▸ EXERCISE DESCRIPTION
Please write out, unchanged, the part of the items below that opens with their first line and closes with the line containing "Замена сальников", with both of those lines included.
=== Section Start ===
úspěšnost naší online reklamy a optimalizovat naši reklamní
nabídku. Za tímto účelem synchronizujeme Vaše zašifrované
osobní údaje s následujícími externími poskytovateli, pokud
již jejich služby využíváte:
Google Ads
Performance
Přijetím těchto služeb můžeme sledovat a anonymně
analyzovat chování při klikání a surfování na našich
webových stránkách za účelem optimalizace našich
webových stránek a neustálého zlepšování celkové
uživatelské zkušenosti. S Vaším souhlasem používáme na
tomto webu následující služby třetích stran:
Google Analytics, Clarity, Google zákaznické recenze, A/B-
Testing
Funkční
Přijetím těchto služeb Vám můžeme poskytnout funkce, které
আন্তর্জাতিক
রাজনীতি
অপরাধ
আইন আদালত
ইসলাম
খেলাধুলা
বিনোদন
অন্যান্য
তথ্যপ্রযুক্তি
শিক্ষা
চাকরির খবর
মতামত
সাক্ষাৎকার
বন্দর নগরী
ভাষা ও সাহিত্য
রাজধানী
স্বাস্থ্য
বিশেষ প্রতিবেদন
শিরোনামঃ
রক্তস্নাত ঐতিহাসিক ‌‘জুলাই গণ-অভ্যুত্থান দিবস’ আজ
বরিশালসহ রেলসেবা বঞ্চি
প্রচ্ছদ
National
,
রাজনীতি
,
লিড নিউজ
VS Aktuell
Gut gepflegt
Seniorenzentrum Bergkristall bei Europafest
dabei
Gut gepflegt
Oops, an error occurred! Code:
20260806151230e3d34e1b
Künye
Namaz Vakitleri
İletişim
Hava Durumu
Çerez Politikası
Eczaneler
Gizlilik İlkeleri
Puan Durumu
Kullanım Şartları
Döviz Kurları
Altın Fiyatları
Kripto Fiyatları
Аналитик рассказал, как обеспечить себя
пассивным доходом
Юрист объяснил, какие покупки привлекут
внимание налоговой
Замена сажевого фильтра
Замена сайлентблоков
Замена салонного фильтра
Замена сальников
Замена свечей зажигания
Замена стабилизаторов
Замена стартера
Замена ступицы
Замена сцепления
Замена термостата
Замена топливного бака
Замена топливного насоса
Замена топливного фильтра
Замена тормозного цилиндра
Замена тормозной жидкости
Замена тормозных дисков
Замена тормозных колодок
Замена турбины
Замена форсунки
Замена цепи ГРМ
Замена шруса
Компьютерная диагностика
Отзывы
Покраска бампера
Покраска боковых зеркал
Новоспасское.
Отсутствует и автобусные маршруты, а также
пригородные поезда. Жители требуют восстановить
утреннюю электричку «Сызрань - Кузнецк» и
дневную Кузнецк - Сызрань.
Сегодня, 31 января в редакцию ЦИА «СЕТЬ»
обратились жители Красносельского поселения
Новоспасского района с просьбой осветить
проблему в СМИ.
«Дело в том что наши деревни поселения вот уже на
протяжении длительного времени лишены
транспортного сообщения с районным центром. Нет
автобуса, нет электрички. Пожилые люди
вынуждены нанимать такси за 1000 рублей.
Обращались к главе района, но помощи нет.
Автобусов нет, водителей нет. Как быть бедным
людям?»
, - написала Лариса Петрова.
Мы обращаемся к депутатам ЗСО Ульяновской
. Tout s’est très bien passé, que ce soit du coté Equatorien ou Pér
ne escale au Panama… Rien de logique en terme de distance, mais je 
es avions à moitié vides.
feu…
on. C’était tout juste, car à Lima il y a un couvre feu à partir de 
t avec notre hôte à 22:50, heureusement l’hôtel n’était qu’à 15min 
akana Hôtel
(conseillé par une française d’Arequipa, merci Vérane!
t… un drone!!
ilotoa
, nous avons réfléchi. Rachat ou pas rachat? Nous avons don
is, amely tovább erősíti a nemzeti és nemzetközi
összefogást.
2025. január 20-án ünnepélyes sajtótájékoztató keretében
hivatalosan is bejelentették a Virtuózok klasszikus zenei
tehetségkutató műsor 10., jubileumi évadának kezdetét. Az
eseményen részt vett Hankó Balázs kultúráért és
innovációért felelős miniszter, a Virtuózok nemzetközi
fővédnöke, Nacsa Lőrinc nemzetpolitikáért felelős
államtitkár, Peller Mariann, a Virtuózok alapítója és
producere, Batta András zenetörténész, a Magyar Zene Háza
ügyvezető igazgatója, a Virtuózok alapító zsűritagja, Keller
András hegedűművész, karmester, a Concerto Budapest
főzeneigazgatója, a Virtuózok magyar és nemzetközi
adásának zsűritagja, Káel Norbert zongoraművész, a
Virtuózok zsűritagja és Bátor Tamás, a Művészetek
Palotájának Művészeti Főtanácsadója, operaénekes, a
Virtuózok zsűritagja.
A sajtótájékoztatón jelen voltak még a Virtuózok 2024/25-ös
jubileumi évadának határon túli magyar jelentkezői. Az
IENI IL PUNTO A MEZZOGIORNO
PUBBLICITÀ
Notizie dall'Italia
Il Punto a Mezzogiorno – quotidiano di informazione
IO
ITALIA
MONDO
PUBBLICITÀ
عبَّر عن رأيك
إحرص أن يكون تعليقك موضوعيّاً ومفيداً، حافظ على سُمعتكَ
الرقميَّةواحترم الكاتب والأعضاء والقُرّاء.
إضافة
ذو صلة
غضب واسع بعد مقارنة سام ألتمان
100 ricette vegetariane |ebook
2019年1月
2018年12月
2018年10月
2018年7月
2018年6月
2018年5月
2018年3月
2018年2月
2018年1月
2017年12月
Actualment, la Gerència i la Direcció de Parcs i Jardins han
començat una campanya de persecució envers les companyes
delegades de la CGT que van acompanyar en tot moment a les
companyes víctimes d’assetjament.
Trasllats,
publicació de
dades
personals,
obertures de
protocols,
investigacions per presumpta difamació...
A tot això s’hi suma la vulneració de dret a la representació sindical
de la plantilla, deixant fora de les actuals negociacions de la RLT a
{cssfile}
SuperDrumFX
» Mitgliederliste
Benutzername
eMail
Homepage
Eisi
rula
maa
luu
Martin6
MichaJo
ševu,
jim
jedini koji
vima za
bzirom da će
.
=== Section End ===
▸ REPLY TO THE EXERCISE
úspěšnost naší online reklamy a optimalizovat naši reklamní
nabídku. Za tímto účelem synchronizujeme Vaše zašifrované
osobní údaje s následujícími externími poskytovateli, pokud
již jejich služby využíváte:
Google Ads
Performance
Přijetím těchto služeb můžeme sledovat a anonymně
analyzovat chování při klikání a surfování na našich
webových stránkách za účelem optimalizace našich
webových stránek a neustálého zlepšování celkové
uživatelské zkušenosti. S Vaším souhlasem používáme na
tomto webu následující služby třetích stran:
Google Analytics, Clarity, Google zákaznické recenze, A/B-
Testing
Funkční
Přijetím těchto služeb Vám můžeme poskytnout funkce, které
আন্তর্জাতিক
রাজনীতি
অপরাধ
আইন আদালত
ইসলাম
খেলাধুলা
বিনোদন
অন্যান্য
তথ্যপ্রযুক্তি
শিক্ষা
চাকরির খবর
মতামত
সাক্ষাৎকার
বন্দর নগরী
ভাষা ও সাহিত্য
রাজধানী
স্বাস্থ্য
বিশেষ প্রতিবেদন
শিরোনামঃ
রক্তস্নাত ঐতিহাসিক ‌‘জুলাই গণ-অভ্যুত্থান দিবস’ আজ
বরিশালসহ রেলসেবা বঞ্চি
প্রচ্ছদ
National
,
রাজনীতি
,
লিড নিউজ
VS Aktuell
Gut gepflegt
Seniorenzentrum Bergkristall bei Europafest
dabei
Gut gepflegt
Oops, an error occurred! Code:
20260806151230e3d34e1b
Künye
Namaz Vakitleri
İletişim
Hava Durumu
Çerez Politikası
Eczaneler
Gizlilik İlkeleri
Puan Durumu
Kullanım Şartları
Döviz Kurları
Altın Fiyatları
Kripto Fiyatları
Аналитик рассказал, как обеспечить себя
пассивным доходом
Юрист объяснил, какие покупки привлекут
внимание налоговой
Замена сажевого фильтра
Замена сайлентблоков
Замена салонного фильтра
Замена сальников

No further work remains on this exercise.